This section examines the role of the Anypoint switch in coordinating rate control. This discussion considers the traffic from the switch's viewpoint: because the switch must control each endpoint's rate independently, it views the traffic to or from each endpoint (the n active set members plus the peer) as distinct flows. (This contrasts with the previous section, in which the peer's view of a connection is a pair of flows, one inbound to the ensemble and one outbound from the ensemble.) The switch merges a fan in of n flows--one from each ensemble member--into the connection's outbound flow to the peer, and splits the peer's inbound flow into a fan out of n flows. As flows split and merge, the switch propagates rate control signals to avoid overflowing any receiver or network path. Transport equivalence implies that end nodes do not change their rate control policies to use Anypoint; the end nodes are not aware that a split or merge is occurring. Instead, it is the switch's responsibility to transform and coordinate these signals to induce the correct local behavior from the sources and produce the desired global outcome.
The switch observes rate control signals flowing through it, and can determine if forwarding a frame violates rate limits to the receiver. It can also send rate control signals to any sender. Flow control signals proactively limit the rate of the source; we assume that the transport allows a receiver to rate-limit a source by advertising a flow window. A switch may manipulate these windows to suit its needs [25]. Congestion signals cause a sender to reactively reduce its rate. For example, if the switch drops a packet, a TCP-friendly sender interprets the event as congestion in the usual fashion.

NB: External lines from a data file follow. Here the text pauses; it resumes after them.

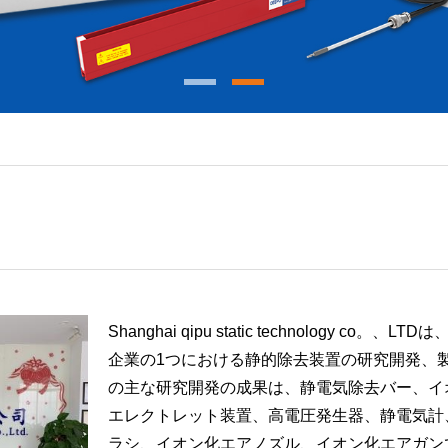
Shanghai qipu static technology
企業の1つにおける静的除去装置の研究開発、
の主な研究開発の成果は、静電気除去バー、イ
エレクトレット装置、高電圧発生器、静電気計
ラシ、イオン化エアノズル、イオン化エアガン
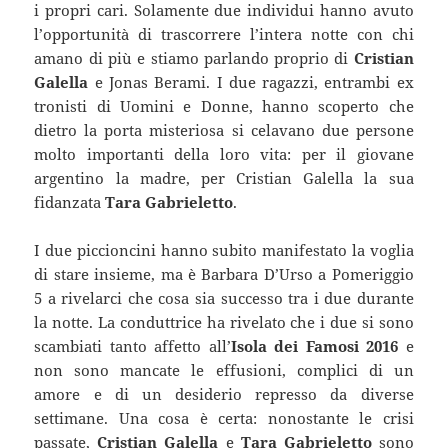
i propri cari. Solamente due individui hanno avuto
l’opportunità di trascorrere l’intera notte con chi
amano di più e stiamo parlando proprio di
Cristian
Galella
e Jonas Berami. I due ragazzi, entrambi ex
tronisti di Uomini e Donne, hanno scoperto che
dietro la porta misteriosa si celavano due persone
molto importanti della loro vita: per il giovane
argentino la madre, per Cristian Galella la sua
fidanzata
Tara Gabrieletto
.
I due piccioncini hanno subito manifestato la voglia
di stare insieme, ma è Barbara D’Urso a Pomeriggio
5 a rivelarci che cosa sia successo tra i due durante
la notte. La conduttrice ha rivelato che i due si sono
scambiati tanto affetto all’
Isola dei Famosi 2016
e
non sono mancate le effusioni, complici di un
amore e di un desiderio represso da diverse
settimane. Una cosa è certa: nonostante le crisi
passate,
Cristian Galella
e
Tara Gabrieletto
sono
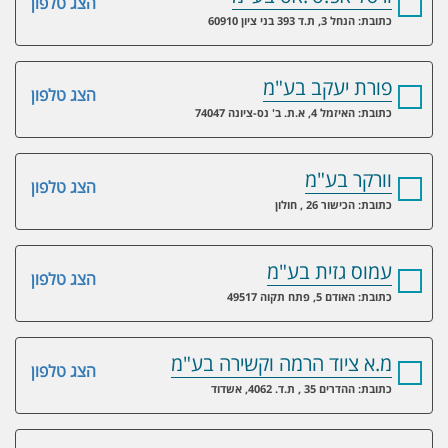
הצג טלפון
כתובת: הנחל 3, ת.ד 393 בני ציון 60910
פורת יעקב בע"מ
הצג טלפון
כתובת: האיזמל 4, א.ת. ב' נס-ציונה 74047
וורקר בע"מ
הצג טלפון
כתובת: הכישור 26 , חולון
עמוס גזית בע"מ
הצג טלפון
כתובת: האודם 5, פתח תקוה 49517
מ.א ציוד הרמה וקשירה בע"מ
הצג טלפון
כתובת: ההדרים 35 , ת.ד. 4062, אשדוד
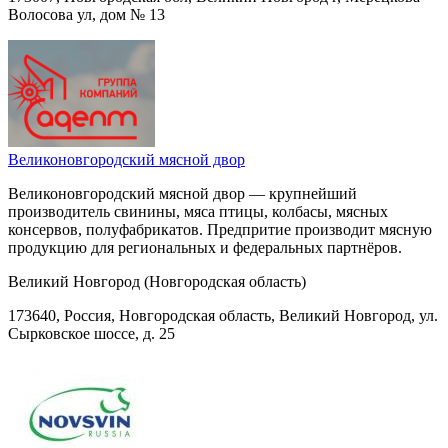
Волосова ул, дом № 13
Великоновгородский мясной двор
Великоновгородский мясной двор — крупнейший
производитель свинины, мяса птицы, колбасы, мясных
консервов, полуфабрикатов. Предпритие производит мясную
продукцию для региональных и федеральных партнёров.
Великий Новгород (Новгородская область)
173640, Россия, Новгородская область, Великий Новгород, ул.
Сырковское шоссе, д. 25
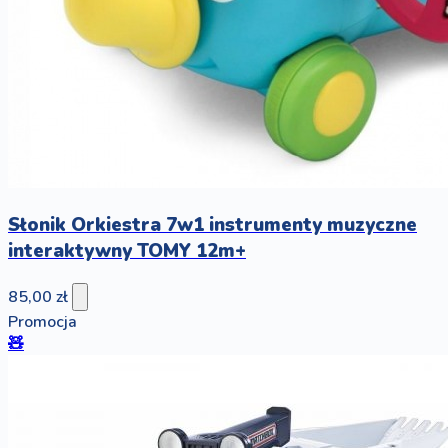
Słonik Orkiestra 7w1 instrumenty muzyczne
interaktywny TOMY 12m+
85,00 zł
Promocja
🧸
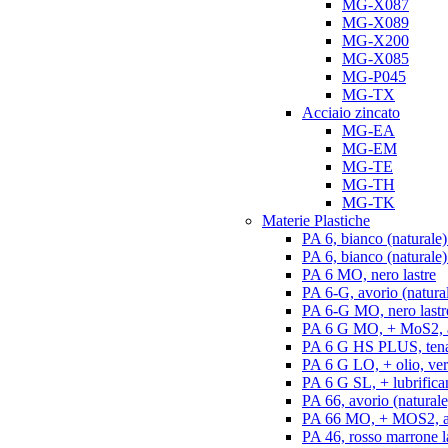
MG-X087
MG-X089
MG-X200
MG-X085
MG-P045
MG-TX
Acciaio zincato
MG-EA
MG-EM
MG-TE
MG-TH
MG-TK
Materie Plastiche
PA 6, bianco (naturale)
PA 6, bianco (naturale) 
PA 6 MO, nero lastre
PA 6-G, avorio (natural
PA 6-G MO, nero lastr
PA 6 G MO, + MoS2, an
PA 6 G HS PLUS, tenac
PA 6 G LO, + olio, ver
PA 6 G SL, + lubrifican
PA 66, avorio (naturale)
PA 66 MO, + MOS2, ant
PA 46, rosso marrone l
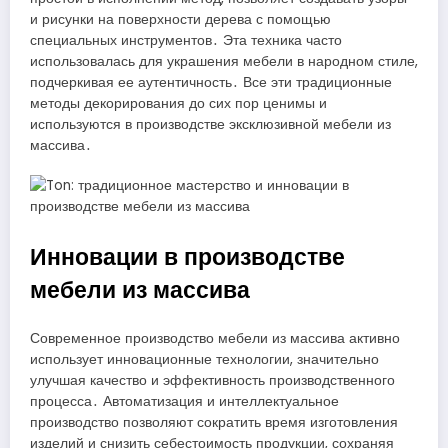
и рисунки на поверхности дерева с помощью
специальных инструментов․ Эта техника часто
использовалась для украшения мебели в народном стиле,
подчеркивая ее аутентичность․ Все эти традиционные
методы декорирования до сих пор ценимы и
используются в производстве эксклюзивной мебели из
массива․
Инновации в производстве
мебели из массива
Современное производство мебели из массива активно
использует инновационные технологии, значительно
улучшая качество и эффективность производственного
процесса․ Автоматизация и интеллектуальное
производство позволяют сократить время изготовления
изделий и снизить себестоимость продукции, сохраняя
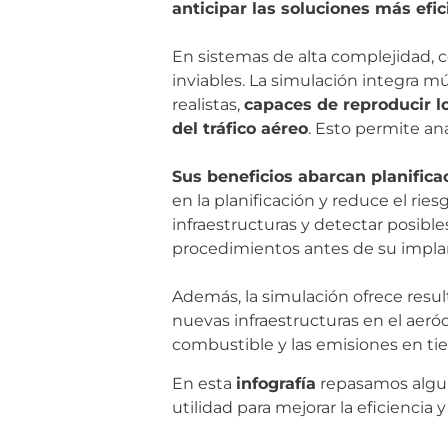
anticipar las soluciones más efic
En sistemas de alta complejidad, co
inviables. La simulación integra 
realistas,
capaces de reproducir lo
del tráfico aéreo
. Esto permite ana
Sus beneficios abarcan planifica
en la planificación y reduce el rie
infraestructuras y detectar posibl
procedimientos antes de su implan
Además, la simulación ofrece resul
nuevas infraestructuras en el aer
combustible y las emisiones en tier
En esta
infografía
repasamos algun
utilidad para mejorar la eficienci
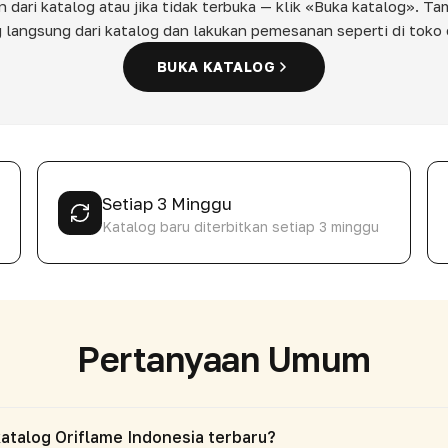
dari katalog atau jika tidak terbuka — klik «Buka katalog». T
 langsung dari katalog dan lakukan pemesanan seperti di toko 
BUKA KATALOG
Setiap 3 Minggu
Katalog baru diterbitkan setiap 3 minggu
Pertanyaan Umum
katalog Oriflame Indonesia terbaru?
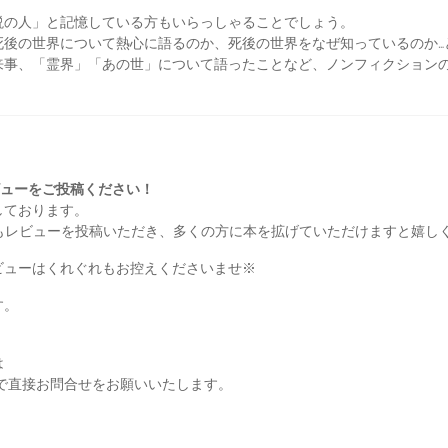
説の人」と記憶している方もいらっしゃることでしょう。
死後の世界について熱心に語るのか、死後の世界をなぜ知っているのか…
来事、「霊界」「あの世」について語ったことなど、ノンフィクション
レビューをご投稿ください！
しております。
もレビューを投稿いただき、多くの方に本を拡げていただけますと嬉し
ビューはくれぐれもお控えくださいませ※
す。
は
で直接お問合せをお願いいたします。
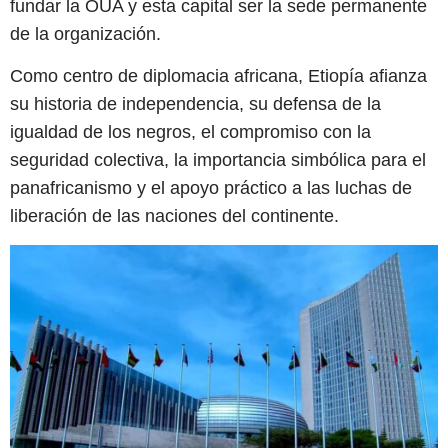
fundar la OUA y esta capital ser la sede permanente
de la organización.
Como centro de diplomacia africana, Etiopía afianza
su historia de independencia, su defensa de la
igualdad de los negros, el compromiso con la
seguridad colectiva, la importancia simbólica para el
panafricanismo y el apoyo práctico a las luchas de
liberación de las naciones del continente.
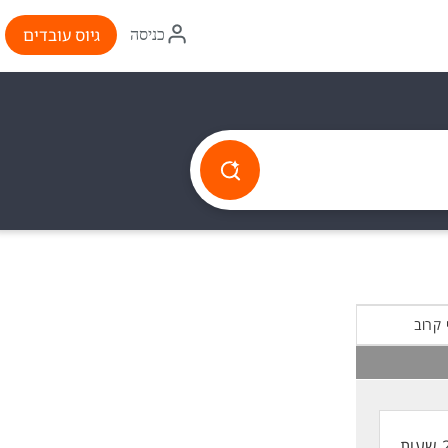
איקון
גיוס עובדים
כניסה
התחברות
 קרוב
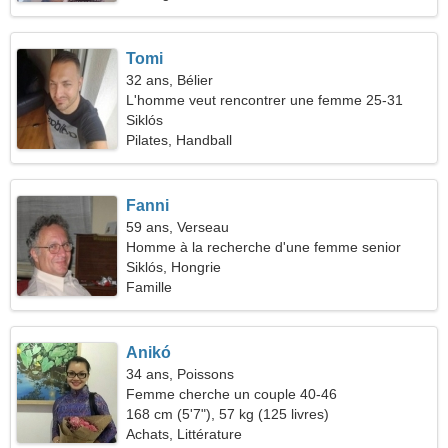
Tomi
32 ans, Bélier
L'homme veut rencontrer une femme 25-31
Siklós
Pilates, Handball
Fanni
59 ans, Verseau
Homme à la recherche d'une femme senior
Siklós, Hongrie
Famille
Anikó
34 ans, Poissons
Femme cherche un couple 40-46
168 cm (5'7"), 57 kg (125 livres)
Achats, Littérature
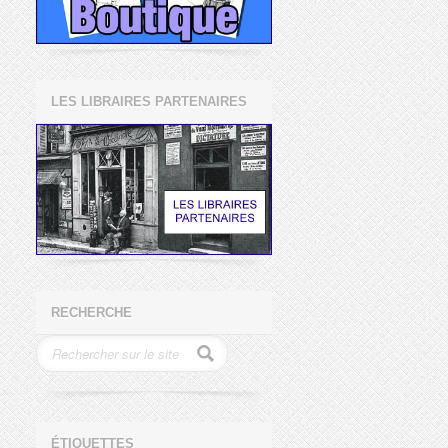
LES LIBRAIRES PARTENAIRES
RECHERCHE
ÉTIQUETTES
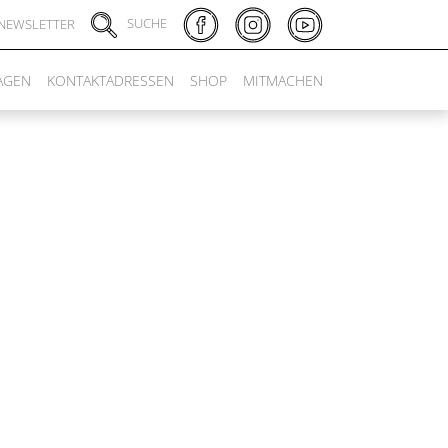
SUCHE
NEWSLETTER
AGEN
KONTAKTADRESSEN
SHOP
MITMACHEN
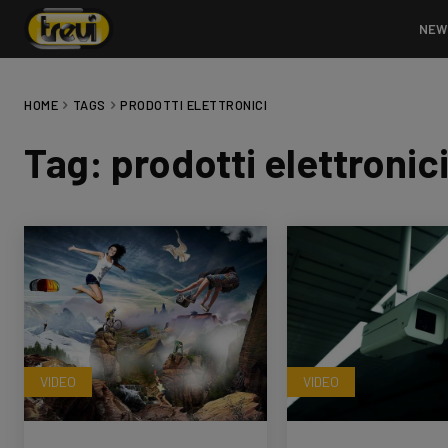
NEW
HOME
TAGS
PRODOTTI ELETTRONICI
Tag:
prodotti elettronic
VIDEO
VIDEO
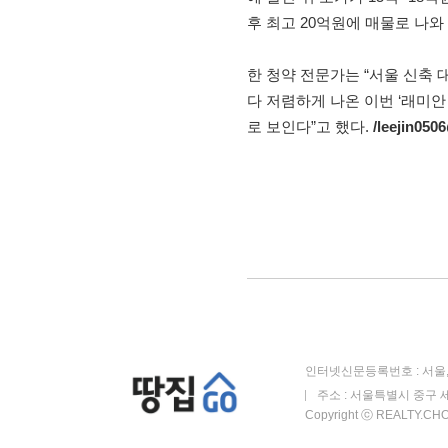
후 최고 20억원에 매물로 나와
한 청약 전문가는 “서울 신축
다 저렴하게 나온 이번 ‘래미
로 보인다”고 했다.
/leejin05
인터넷신문등록번호 : 서울, 
주소 : 서울특별시 중구 세
Copyright ⓒ REALTY.CHOS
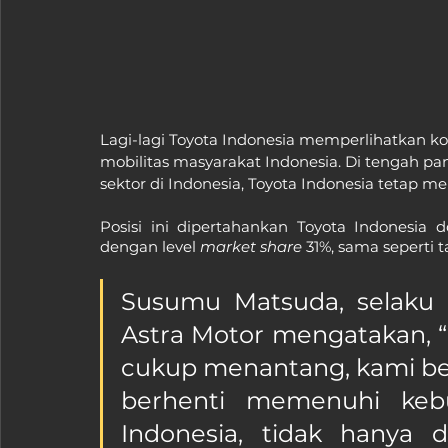
Lagi-lagi Toyota Indonesia memperlihatkan 
mobilitas masyarakat Indonesia. Di tengah 
sektor di Indonesia, Toyota Indonesia tetap 
Posisi ini dipertahankan Toyota Indonesia de
dengan level 
market share 
31%, sama seperti t
Susumu Matsuda, selaku 
Astra Motor mengatakan, “M
cukup menantang, kami be
berhenti memenuhi kebu
Indonesia, tidak hanya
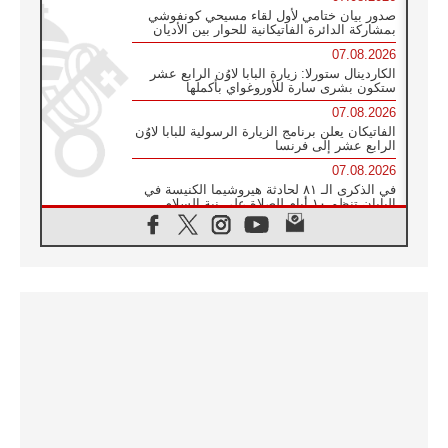
صدور بيان ختامي لأول لقاء مسيحي كونفوشي
بمشاركة الدائرة الفاتيكانية للحوار بين الأديان
07.08.2026
الكاردينال ستورلا: زيارة البابا لاوُن الرابع عشر
ستكون بشرى سارة للأوروغواي بأكملها
07.08.2026
الفاتيكان يعلن برنامج الزيارة الرسولية للبابا لاوُن
الرابع عشر إلى فرنسا
07.08.2026
في الذكرى الـ ٨١ لحادثة هيروشيما الكنيسة في
اليابان تنظم ١٠ أيام للصلاة على نية السلام
07.08.2026
الكنيسة في الأوروغواي: زيارة البابا ستعزز
الإيمان والرجاء
06.08.2026
الاجتماع الشهري للمطارنة الموارنة
06.08.2026
الكاردينال روسي: زيارة البابا لاوُن إلى الأرجنتين
هي تكريم للبابا فرنسيس
06.08.2026
زيارة البابا إلى البيرو ستكون زمن نعمة ومصالحة
ورجاء
06.08.2026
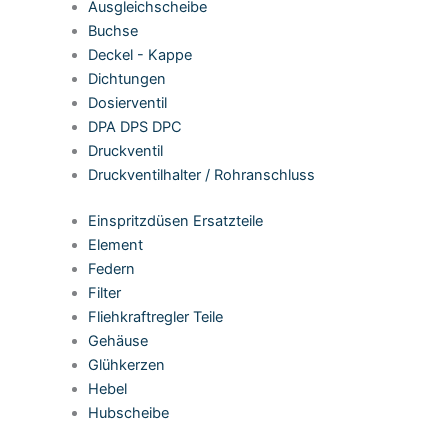
Ausgleichscheibe
Buchse
Deckel - Kappe
Dichtungen
Dosierventil
DPA DPS DPC
Druckventil
Druckventilhalter / Rohranschluss
Einspritzdüsen Ersatzteile
Element
Federn
Filter
Fliehkraftregler Teile
Gehäuse
Glühkerzen
Hebel
Hubscheibe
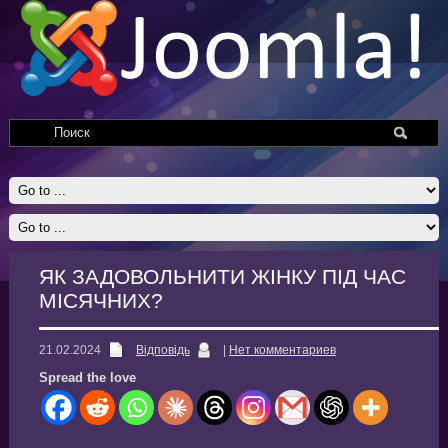
ЯК ЗАДОВОЛЬНИТИ ЖІНКУ ПІД ЧАС
МІСЯЧНИХ?
21.02.2024
Відповідь
|
Нет комментариев
Spread the love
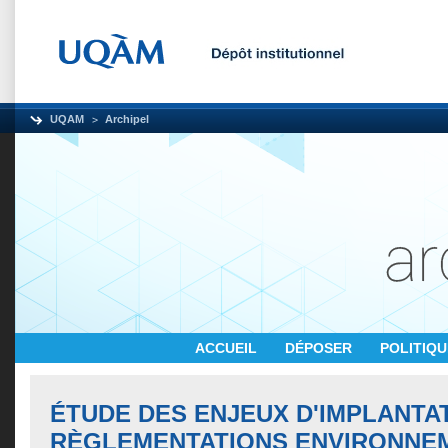
UQAM
Archipel
ACCUEIL
DÉPOSER
POLITIQ
ÉTUDE DES ENJEUX D'IMPLANTA
RÈGLEMENTATIONS ENVIRONNE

The policy choice is to determine how the switch uses these rate control signals to respond to observed conditions. But the switch cannot predict how the ALRM will route inbound traffic to the ensemble sinks, or what portion of the bandwidth back to the peer will be needed for each source. In either direction, it may optimistically oversubscribe the windows, conservatively rate-limit senders to avoid any overflow, or select any point on the continuum between these extremes. For example, for inbound traffic it may optimistically advertise the sum of the active set flow windows to the peer, or conservatively advertise the minimum window from any sink. For outbound traffic, it may advertise the peer's full window to each ensemble source, partition it evenly among the sources, or overcommit it to an arbitrary degree.
The conservative approaches may limit connection throughput, while the optimistic approaches may cause the switch to overflow a receiver or network path, forcing it to drop packets. A dropped inbound packet induces the peer to throttle its sending rate to the entire ensemble, even if just one sink overflows. The peer's inability to distinguish among ensemble nodes is fundamental to the Anypoint model; we accept it because we assume that the network and memory within the ensemble are well-provisioned in the common case, and aggregate throughput is more important than bandwidth from the peers when the ensemble is overcommitted. For outbound traffic, congestion on the path to the peer results in a lazy throttling of individual sources in the usual fasion.